### TEXTO ORIGINAL
= = =

EL VALOR DE LA PALABRA EMPEÑADA
II. Amor a la verdad en toda ocasión y circunstancia.
III. Fidelidad y lealtad a nuestros compromisos.
“En aquel tiempo, dijo
Jesús a sus discípulos: “Habéis oído que se dijo a los antiguos: “No jurarás en
falso” y “Cumplirás tus votos al Señor”.
Pues yo os digo que no juréis en
absoluto: ni por el cielo, que es el trono de Dios; ni por la tierra, que es estrado
de sus pies; ni por Jerusalén, que es la ciudad del Gran Rey. Ni jures por tu
cabeza, pues no puedes volver blanco o negro un solo pelo. A vosotros os basta
decir “sí” o “no”. Lo que pasa de ahí viene del Maligno” (Mateo 5,33-37).
I. En tiempos de Jesús, la
práctica del juramento había caído en el abuso por su frecuencia, por la
ligereza con que se hacía, y por la casuística que se había originado para
legitimizar su incumplimiento. Jesús sale al paso de esta costumbre y con la
fórmula pero yo os digo, que emplea con frecuencia para señalar la autoridad
divina de sus palabras, prohíbe poner a Dios por testigo, no sólo de cosas
falsas, sino también de aquellos asuntos en los que la palabra del hombre debe
bastar. Así lo recoge San Mateo en el Evangelio de la Misa: A vosotros os debe
bastar decir sí o no. El Señor quiere realzar y devolver su valor y fuerza a la
palabra del hombre de bien que se siente comprometido por lo que dice.

= = =

### EXTRACTO DE DATOS
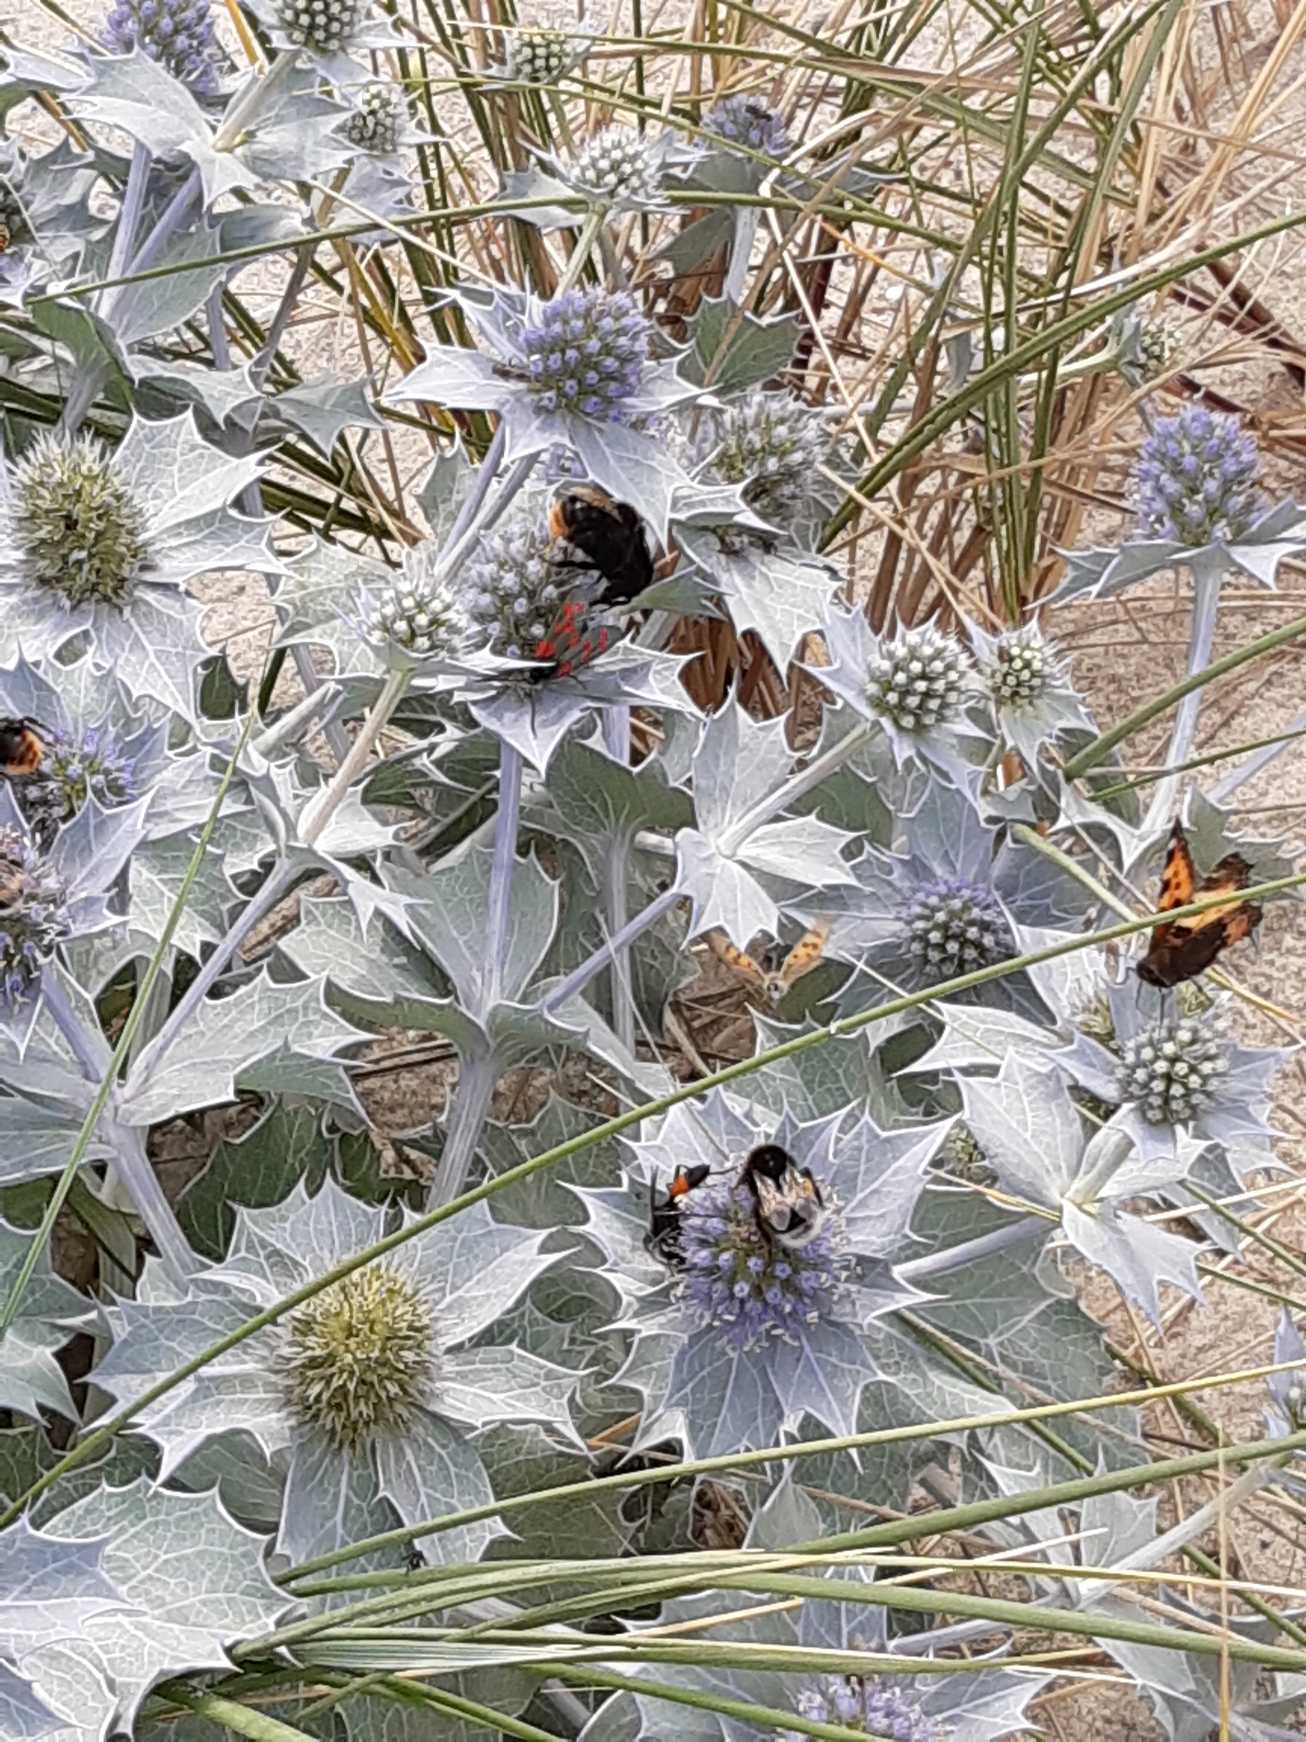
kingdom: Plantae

= = =

### EJERCICIO PROPUESTO
Sigue escribiendo el texto sobre el valor de la palabra empeñada a partir de donde se corta.

### RESPUESTA
Jurar,
es decir, poner a Dios por testigo de algo que se asegura o se promete, es
lícito, y en ocasiones necesario, cuando se hace con las debidas condiciones y
circunstancias. Es entonces un acto de la virtud de la religión y redunda en
honor del nombre de Dios. El Profeta Jeremías ya había señalado que el
juramento grato a Dios debía ser realizado en verdad, en juicio y en justicia;
es decir, la afirmación ha de ser verdadera, formulada con prudencia -ni ligera
ni temerariamente- y referida a una cosa o necesidad justa y buena.
Si
no lo exige la necesidad, nuestra palabra de cristianos y de hombres honrados
debe bastar, porque nos han de conocer como personas que buscan en todo la
verdad y que dan un gran valor a la palabra empeñada, en lo que se fundamenta
toda lealtad y toda fidelidad: a Cristo, a nuestros compromisos libremente
adquiridos, a la familia, a los amigos, a la empresa en la que trabajamos.
En
las situaciones normales de la vida corriente, bastará nuestra palabra para dar
toda la consistencia necesaria a lo que afirmamos o prometemos; pero la fuerza
de la palabra empeñada ha de ganarse día a día, siendo veraces en lo pequeño,
rectificando con valentía cuando nos hemos equivocado, cumpliendo nuestros
compromisos. ¿Nos conocen así en el lugar donde trabajamos, en la familia,
aquellos que nos tratan? ¿Saben que procuramos no mentir jamás, ni siquiera por
diversión, o por conseguir un bien, o por evitar un mal mayor?
II. En las enseñanzas de
Cristo, la hipocresía y la falsedad son vicios muy combatidos, mientras que la
veracidad es una de las virtudes más gratas a Nuestro Señor: He aquí un
verdadero israelita, en quien no hay doblez, dirá de Natanael cuando se le
acerca acompañado de Felipe. Jesucristo mismo es la Verdad; por el contrario,
el demonio es el padre de la mentira. Quienes sigan al Maestro han de ser
hombres honrados y sinceros que huyen siempre del engaño y basan sus relaciones
-humanas y divinas- en la veracidad.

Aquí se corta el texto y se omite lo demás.